Supplied records:
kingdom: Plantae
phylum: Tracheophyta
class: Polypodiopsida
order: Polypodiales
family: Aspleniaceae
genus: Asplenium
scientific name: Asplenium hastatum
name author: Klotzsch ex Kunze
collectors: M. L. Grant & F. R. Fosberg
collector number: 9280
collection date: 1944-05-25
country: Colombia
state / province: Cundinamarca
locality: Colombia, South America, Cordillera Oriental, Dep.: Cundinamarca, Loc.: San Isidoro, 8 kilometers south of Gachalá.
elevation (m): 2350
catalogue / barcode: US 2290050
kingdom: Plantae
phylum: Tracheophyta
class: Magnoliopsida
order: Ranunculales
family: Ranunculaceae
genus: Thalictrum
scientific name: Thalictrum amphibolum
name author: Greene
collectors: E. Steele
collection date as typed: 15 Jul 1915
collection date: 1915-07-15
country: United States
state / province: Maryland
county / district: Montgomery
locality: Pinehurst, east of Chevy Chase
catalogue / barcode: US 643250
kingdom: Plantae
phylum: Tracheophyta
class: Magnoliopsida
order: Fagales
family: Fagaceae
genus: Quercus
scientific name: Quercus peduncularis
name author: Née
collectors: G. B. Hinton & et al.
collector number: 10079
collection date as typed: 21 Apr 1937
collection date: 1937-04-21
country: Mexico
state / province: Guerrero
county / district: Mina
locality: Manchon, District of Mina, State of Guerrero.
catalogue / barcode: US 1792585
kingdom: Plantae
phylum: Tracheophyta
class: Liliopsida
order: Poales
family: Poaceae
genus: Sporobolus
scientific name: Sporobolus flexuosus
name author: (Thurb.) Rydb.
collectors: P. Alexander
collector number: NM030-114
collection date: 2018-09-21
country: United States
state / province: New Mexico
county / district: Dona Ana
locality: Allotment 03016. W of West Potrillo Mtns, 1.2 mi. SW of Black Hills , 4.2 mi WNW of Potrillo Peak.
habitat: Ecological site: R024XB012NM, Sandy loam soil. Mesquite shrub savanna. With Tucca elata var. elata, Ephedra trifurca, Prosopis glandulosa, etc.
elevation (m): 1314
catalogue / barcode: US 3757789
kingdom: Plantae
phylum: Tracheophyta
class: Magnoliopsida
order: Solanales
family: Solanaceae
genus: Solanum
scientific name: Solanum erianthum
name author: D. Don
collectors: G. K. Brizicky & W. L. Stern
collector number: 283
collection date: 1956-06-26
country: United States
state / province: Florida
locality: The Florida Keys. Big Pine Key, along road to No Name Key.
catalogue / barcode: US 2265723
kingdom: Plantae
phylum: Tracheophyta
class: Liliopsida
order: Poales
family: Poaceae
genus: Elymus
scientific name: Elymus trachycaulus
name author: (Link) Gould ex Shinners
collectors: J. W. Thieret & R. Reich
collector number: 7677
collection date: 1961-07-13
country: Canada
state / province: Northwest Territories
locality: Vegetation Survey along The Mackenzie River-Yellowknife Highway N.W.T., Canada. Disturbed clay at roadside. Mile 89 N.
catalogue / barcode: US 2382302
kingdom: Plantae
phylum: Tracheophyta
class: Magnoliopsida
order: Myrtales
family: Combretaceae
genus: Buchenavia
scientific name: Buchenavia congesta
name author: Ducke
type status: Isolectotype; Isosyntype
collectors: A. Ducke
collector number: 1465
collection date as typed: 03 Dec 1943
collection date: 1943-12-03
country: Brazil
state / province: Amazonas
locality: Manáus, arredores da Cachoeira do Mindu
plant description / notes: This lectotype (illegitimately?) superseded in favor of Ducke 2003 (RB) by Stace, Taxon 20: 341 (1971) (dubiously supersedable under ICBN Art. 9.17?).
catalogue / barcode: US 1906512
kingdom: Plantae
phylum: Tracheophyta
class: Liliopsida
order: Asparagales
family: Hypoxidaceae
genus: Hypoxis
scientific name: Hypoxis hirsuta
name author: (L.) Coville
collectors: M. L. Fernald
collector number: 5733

Short problem:
Beginning with the line of the records that contains "catalogue / barcode: US 2265723" and ending with the line that contains "state / province: Northwest Territories", give those lines as a JSON list of strings, one string per line, with blank lines omitted.

Exercise response:
[
  "catalogue / barcode: US 2265723",
  "kingdom: Plantae",
  "phylum: Tracheophyta",
  "class: Liliopsida",
  "order: Poales",
  "family: Poaceae",
  "genus: Elymus",
  "scientific name: Elymus trachycaulus",
  "name author: (Link) Gould ex Shinners",
  "collectors: J. W. Thieret & R. Reich",
  "collector number: 7677",
  "collection date: 1961-07-13",
  "country: Canada",
  "state / province: Northwest Territories"
]